KEY POINTS:
Farmers vote National, right?
Once upon a time, and the wind still blows in that direction, but word is that Labour has done pretty well and National shouldn't take a rural harvest for granted.
Meat & Wool New Zealand chairman Mike Petersen says National Party policies have historically been more attractive to the farming community.
"If you look at the maps from the last election then quite clearly the rural people did vote for National last time round," Petersen says. "But things like abolishing Fast Forward [fund] and abolishing the R&D tax credits don't help National's cause so they shouldn't take it for granted."
National says it will scrap Labour's $700 million Fast Forward Fund aimed at food and pastoral research and development, replacing it with an extra $70 million a year in research funding.
Meanwhile, Labour had looked after the sector pretty well and Progressive Party leader Jim Anderton has been an outstanding Agriculture Minister, Petersen says.
"But there are big clouds on the horizon," he adds. "This emissions trading scheme, I'm just hearing comments daily from farmers about the frustrations they're feeling with that."
Federated Farmers president Don Nicolson says under MMP farmers vote for a wide range of parties, though the dominant vote was historically National.
"But I know that it is not like it was, say, in my younger days where everyone in rural New Zealand probably seemed to vote for National, the blue way," Nicolson says.
Anderton is number three in the Cabinet and it has been a long time between drinks for that kind of recognition for agriculture, he says.
Pipfruit New Zealand chief executive Peter Beaven asked all the major parties several questions on subjects including the Recognised Seasonal Employer policy, Fast Forward fund, help for horticulture and the emissions trading scheme. At the time of writing Beaven was disappointed to have had a reply only from the Green Party.

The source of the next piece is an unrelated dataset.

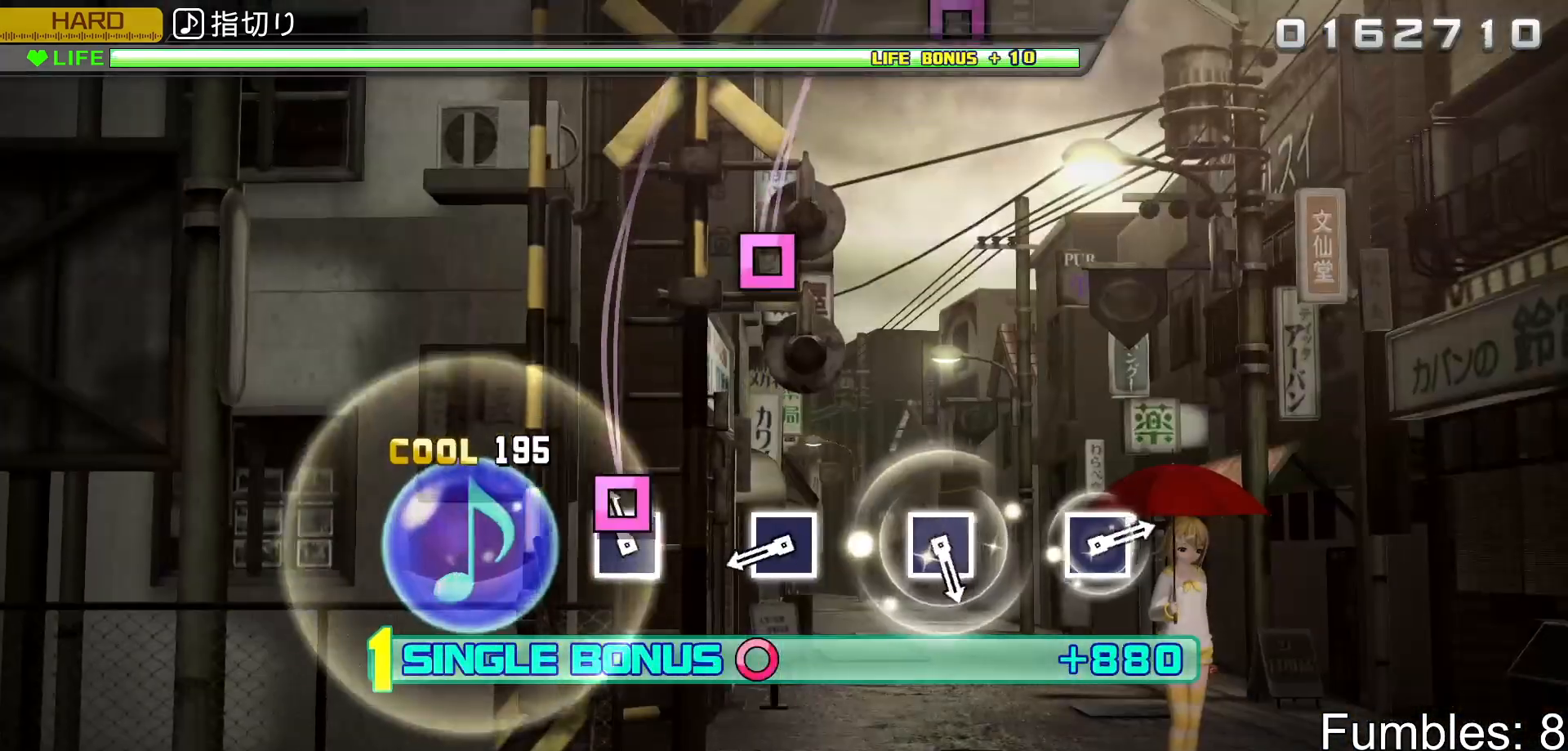
{"buttons": ["SQUARE", "R2"], "left_stick": "center", "right_stick": "center", "events": [[100, "SQUARE", "down"], [250, "SQUARE", "up"], [400, "SQUARE", "down"]]}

"Can I assume from this that the political parties don't regard our industry as worthy of targeting?" he asks.
The pipfruit industry could not have too many complaints about life under Labour, he says, with deregulation, World Trade Organisation action against Australia and help on market access issues.
National's agriculture policy will press a lot of rural buttons: reform of the Resource Management Act; protection of property rights; and an emissions trading scheme that includes agriculture, but not one that compromises competitiveness.
Under Labour's emissions trading scheme the farm sector is included from 2013, albeit with a free allocation equivalent to 90 per cent of emissions in 2005, reducing to zero between 2018 and 2030.
Labour says the phase-out will be done only after a review and that farmers will not be penalised if the tools to reduce emissions from livestock do not exist.
So there is plenty for rural voters to consider: track record, tradition, policy and personality. Come election day, rural voters could well lean towards National - just don't take them for granted.